After having the Instant Pot for a few days, I decided I’d try my hand at coming up with something on my own. I like chicken, and it’s a natural for the IP. The 2 attempts we’ve made with rice in the menu ended up with the rice a bit “mushy” for my taste, so I decided that chicken and rice would be a good choice to experiment and see if I can get the “rice added to food” process right.
Please Note – this being my very first “do it yourself” recipe, there’s a good chance it will change if I discover something didn’t work quite the way I wanted it to. For instance, both the other rice dishes we’ve done ended up with “mushy” rice, so I used 3/4 cup of liquid (for 1 cup of rice) on the first try with this. The rice was still a bit too mushy for me, so I changed it to 1/2 cup. My working theory is that the celery, carrots, and mushrooms add enough extra liquid to the mix to make up that other 1/2 cup. If you use the recipe with modified quantities, remember the Instant Pot requires at least 1/2vcup of liquid.
For the coating on the chicken, I used 2 packages (for 4 breasts) of Hidden Valley Original Ranch Salad Dressing & Mix. Over my wife’s strong objection, I added a very small amount of curry to the dressing, but Gini said she had to admit that it was great with the curry in it. Score one for the guy of the house!
I had planned to use jasmine rice, but my wife and I both like Zatarain’s Cilantro Lime Rice with other dishes. She asked me to use that, and it sounded good to me. If you choose plain rice instead, you may want to add some other herbs and spices to it.
I’m not a big vinegar fan, but I added a small amount of rice vinegar to the chicken broth to give it a all a little extra zing, and soy sauce instead of just using salt. I never use much salt, so you may decide to add a little.
As I said, this is subject to change as I experiment around. Please feel free to leave comments or suggestions if you see something that needs improvement.
Cashew Chicken & Rice W/Mushrooms
- 1 Pressure Cooker
- 4 count Chicken Breast
- 1 cup Seasoned Rice I use Zatarain's Cilantro Lime Rice. If you use a plan rice, you will likely want to add other spices and flavorings.
- 1 cup Carrots Sliced I prefer to use baby carrots.
- 1 cup Celery Diced
- 1 cup Cashews Unsalted Be sure to use unsalted – Can substitute peanuts, almonds, walnuts, pecans, etc according to taste
- 1 cup Mushrooms Sliced
- 1 tbsp Oil I prefer olive oil
- 2 oz Dry Ranch Dressing Mix I use Hidden Valley Original Ranch Salad Dressing & Mix.
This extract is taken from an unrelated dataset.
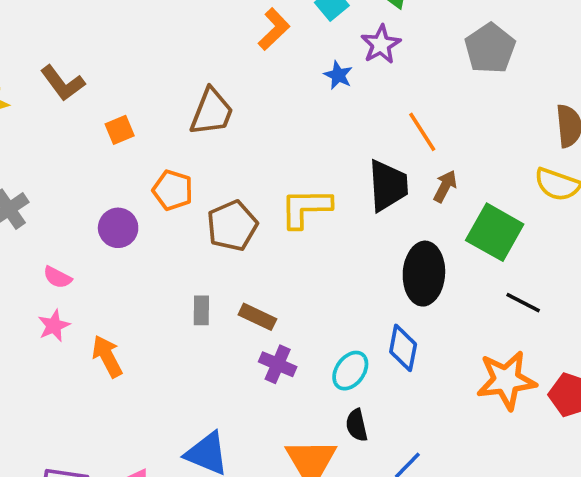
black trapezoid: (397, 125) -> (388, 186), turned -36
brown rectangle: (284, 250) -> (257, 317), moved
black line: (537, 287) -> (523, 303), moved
To spice things up, you may want to try their "Spicy Ranch"
- 1 tsp Curry
- 4 tbsp Rice Vinegar
- 4 tbsp Soy Sauce
- ¼ cup Chicken Broth Use enough to bring total measured liquid to 1/2 cup for 4 chicken breasts
Mix the Liquid
- In a measuring cup, add the soy sauce and rice vinegar. Add enough chicken broth to bring the mix to 1/2 cup per 4 chicken breasts (1/8 cup per breast).
Prep the Chicken
- Set your Instant Pot to Saute, if you're a purist (I prefer to saute in a separate pan)
- While it's heating, mix the curry and ranch mix on a shallow plate. Coat the chicken breasts on each side with the mix.
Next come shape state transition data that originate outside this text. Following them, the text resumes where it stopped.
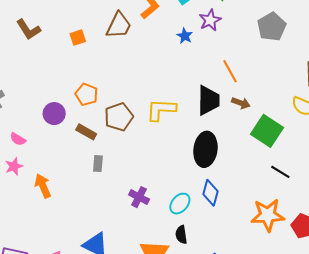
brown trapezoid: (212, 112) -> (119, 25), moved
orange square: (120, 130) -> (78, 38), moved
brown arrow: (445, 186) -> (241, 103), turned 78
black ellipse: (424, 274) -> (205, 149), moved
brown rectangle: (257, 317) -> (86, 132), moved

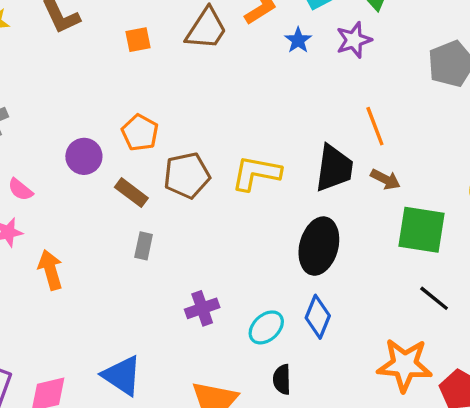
blue star: (185, 36) -> (298, 40), moved
green square: (267, 131) -> (421, 230), turned -32
purple cross: (139, 197) -> (202, 308), turned 36
black semicircle: (181, 235) -> (282, 379), moved

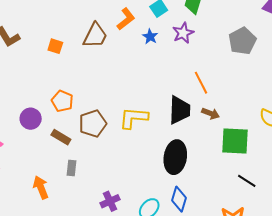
orange square: (138, 40) -> (55, 46), turned 35
orange arrow: (50, 270) -> (41, 187), moved

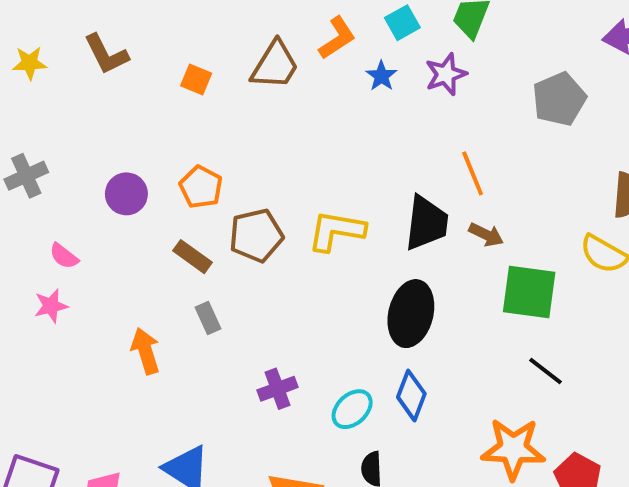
purple circle: (31, 119) -> (126, 194), moved
gray rectangle: (71, 168) -> (208, 318), turned -35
- Saute both sides to sear the outside of the chicken.
- Set the chicken aside, and pour a small amount of the liquid mix in the bottom of the pot liner. Deglaze the bottom of the liner by using a flat wooden (or bamboo) spatula to scrape the cooked on pieces of coating. (This is important if you sauted the chicken in the InstantPot pan)
Mix the Rice and Veggies
- When the bottom is completely clear, add the rice, carrots, celery, cashews, and mushrooms. Mix thoroughly, and pour on the remaining liquid.
Add the Chicken
- Lay the chicken breasts on top of the rice and veggie mix.
Set the Instant Pot
- Cover with lid and set the lever to sealing position. Cook on manual high pressure 10 minutes with manual pressure release.